**What you will do:** Read through the material below and find each line that has the word "print"; copy it.

**Excerpted records:**
*****
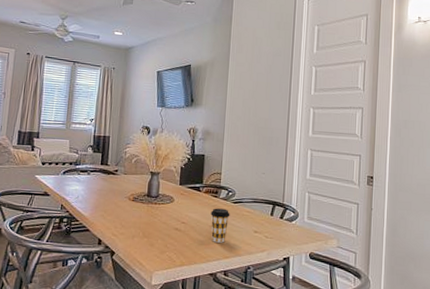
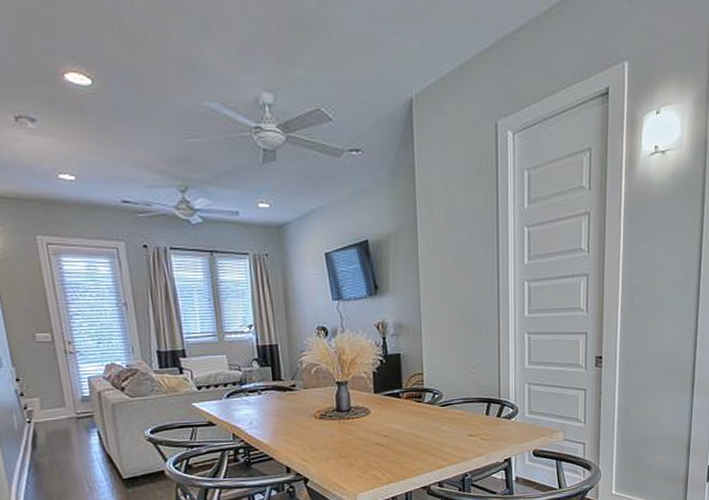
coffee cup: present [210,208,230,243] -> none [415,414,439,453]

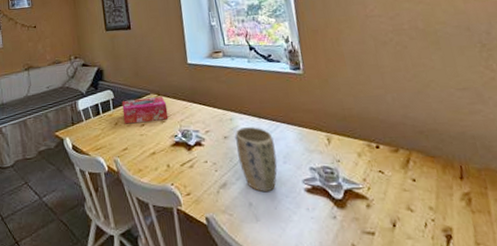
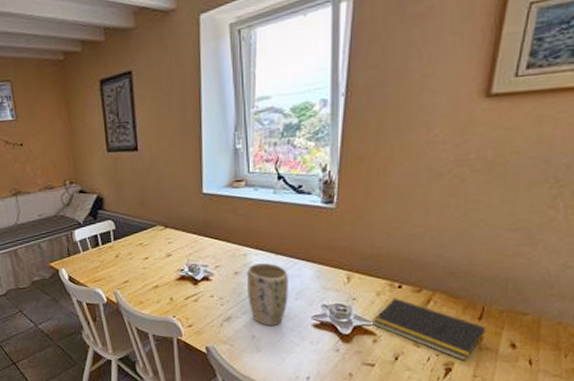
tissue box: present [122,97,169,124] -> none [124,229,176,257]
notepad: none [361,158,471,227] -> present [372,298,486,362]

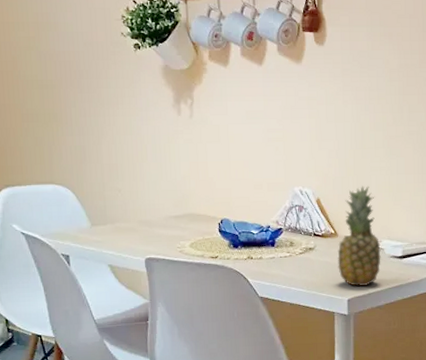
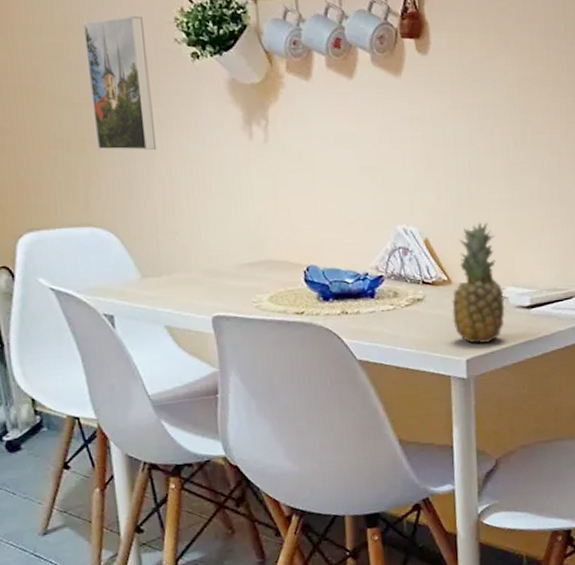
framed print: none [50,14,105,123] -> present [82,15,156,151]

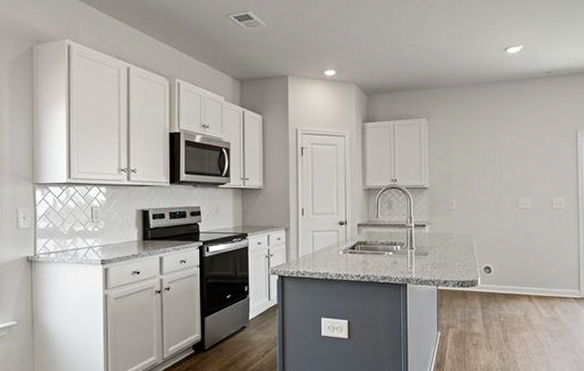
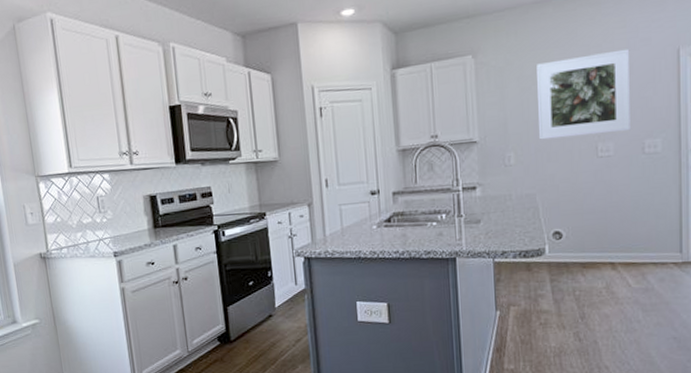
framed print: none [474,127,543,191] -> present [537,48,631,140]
*****
**Reply:**
framed print: none [50,14,105,123] -> present [82,15,156,151]
framed print: none [474,127,543,191] -> present [537,48,631,140]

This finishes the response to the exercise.